A dancing cop and the theater of history

See the video on Aaliyah Taylor's Facdbook page - https://www.facebook.com/aaliyahlovingya/videos/792864037490488

See the video on Aaliyah Taylor’s Facdbook page – https://www.facebook.com/aaliyahlovingya/videos/792864037490488

Besides the horrific video of a police officer throwing a 16-year-old girl across the school room, October’s news included the dancing D.C. cop who defused a potentially nasty situation.

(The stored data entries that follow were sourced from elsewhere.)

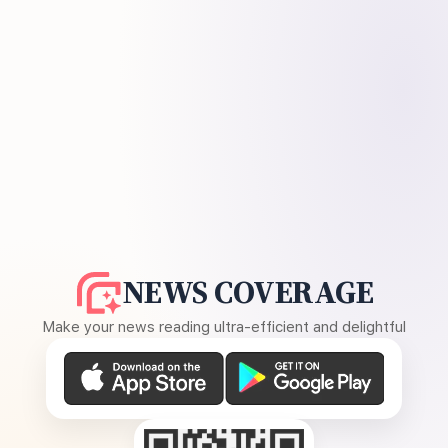
NEWS COVERAGE
Make your news reading ultra-efficient and delightful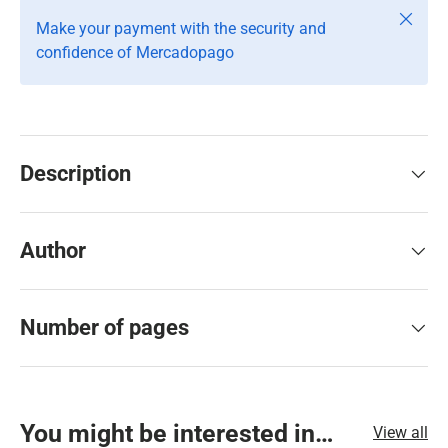
Close
Make your payment with the security and
confidence of Mercadopago
Description
Author
Number of pages
You might be interested in…
View all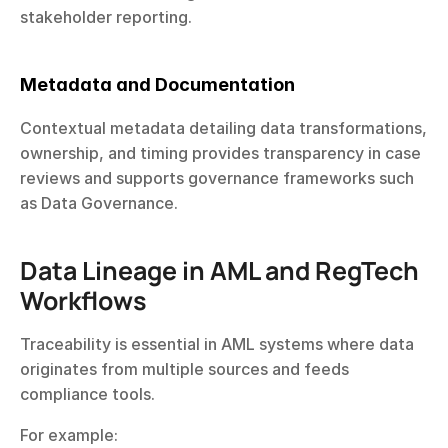
stakeholder reporting.
Metadata and Documentation
Contextual metadata detailing data transformations, 
ownership, and timing provides transparency in case 
reviews and supports governance frameworks such 
as Data Governance.
Data Lineage in AML and RegTech 
Workflows
Traceability is essential in AML systems where data 
originates from multiple sources and feeds 
compliance tools.
For example:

On October 26, D.C. police broke up a fight between groups of teens. Some of the teens hung around, and a female officer told them to disperse. That’s when the fun began. When 17-year-old Aaliyah Taylor pulled out her cell phone and started playing “Watch Me (Whip/Nae Nae)” and doing some dance moves. Instead of getting angry, the officer laughed. The Washington Post describes what happened next:

“What happened from there on the 200 block of K Street SW was a rather impressive dance-off between the police officer and the teen, and an example of positive community policing at a time when national attention is focused on discriminatory and abusive police tactics. The onlooking teens caught the dance battle on their cell phones …”

Taylor is one of eight siblings, and the only one who has never been arrested. She knew of cops as rough and rude — until this encounter, which ended in a hug.

“‘Instead of us fighting, she tried to turn it around and make it something fun,’ Taylor said. ‘I never expected cops to be that cool. There are some good cops.’”

That’s how to de-escalate a situation — a move that more cops need to learn.

In New York, some recruits learned a lesson in history, and maybe in empathy, from a theater program. As part of their training, they watched a play that told the stories of Anne Frank, a Jewish 15-year-old killed in a concentration camp during World War II, and Emmett Till, a black 14-year-old lynched in Mississippi in 1955. NPR describes the play:

“It’s a part of American history that was news to NYPD recruit Anthony Frascatore.

“‘I definitely knew the story on Anne Frank,’ he said. ‘I didn’t know the story on Emmett Till, though.’

“Neither did the other four recruits the NYPD made available for interviews.  All of them were white, even though the cadets in the audience were racially diverse.”

Understanding history is a basic step toward understanding the continuing racial divides in this country. The D.C. dance-off provides an idea of some steps toward bridging those divides.